The tricky moment for her is the arrival of Mark, who Oliver Trotter makes as doting and wanting to express his love for as ever you could manage. Their moments of tenderness feel very real – as does Claire’s inability to trust and consequent pushing him away.
Dorothy Johnstone’s Patricia is possibly the performance of the whole piece, giving strong understanding to how her character notorious nosiness has grown out of her own daughter’s rejection.
Simon Boothroyd brings a realistic incapacity to Brian, who walks with a stick and has to be helped in and out of his chair. Boothroyd clearly relishes the Shakespeare-quoting, spoons-playing side of the role but is more than capable of reading the riot act to his erstwhile son-in-law.
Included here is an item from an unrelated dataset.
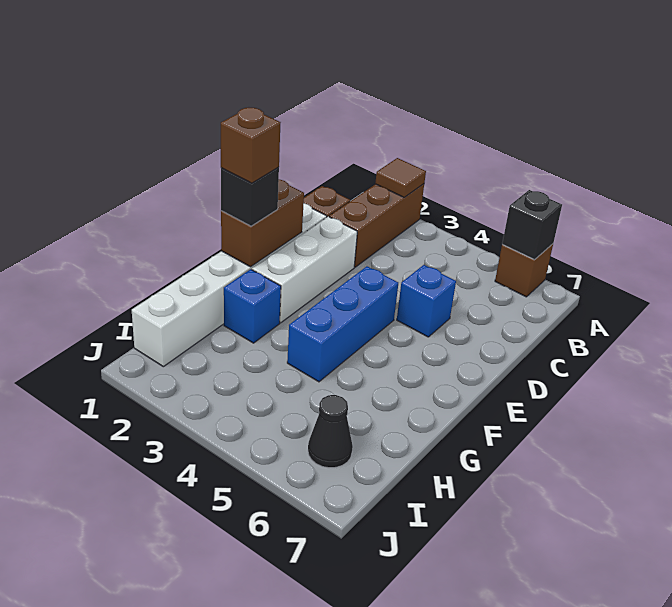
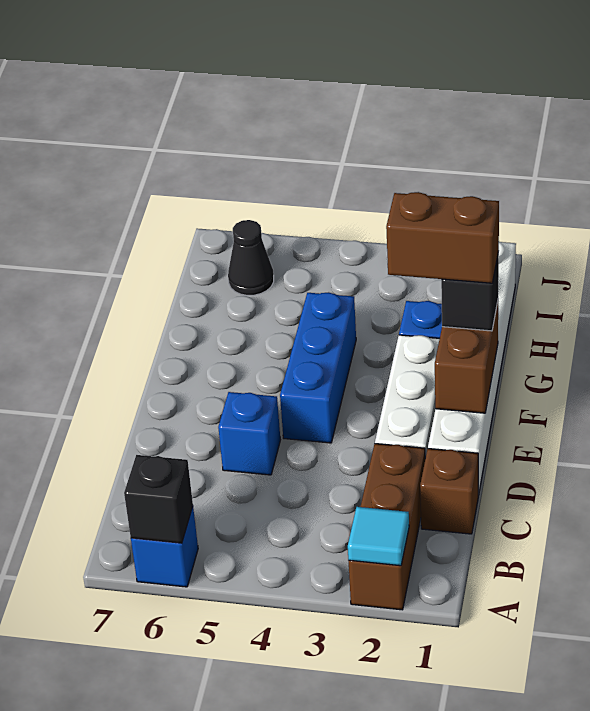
brown 1x1 tile [375,158,426,197] -> cyan 1x1 tile [348,507,409,566]
brown 1x1 brick [495,244,553,297] -> blue 1x1 brick [131,507,198,587]
brown 1x1 brick [221,108,280,183] -> brown 1x2 brick [386,192,499,283]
If these are all meaty roles, James Dickson’s Ian is much more vapid and nebulous. He is, as are all the characters to some extent, an agent of his own downfall. No matter how many opportunities he is given to make good, and one of the play’s great notes is the way shared memory can overcome hatred, he never takes it.
Fiona Main also directs the piece and is well-served by an open-plan kitchen-sitting room set, lit by Gordon Hughes. Mostly her direction is to good effect and the big ensemble moments are a delight. There are times, though, particularly in the latter parts of the play, where it begins to feel stationary and when an outside eye would have helped.
That said, this is an enthralling piece of theatre. Here are hints of darkness and comedy. Ultimately, though, in what is starkly familiar (no matter the circumstance), it finds its tragedy in those who are unable to accept the love of those who would be closest to them.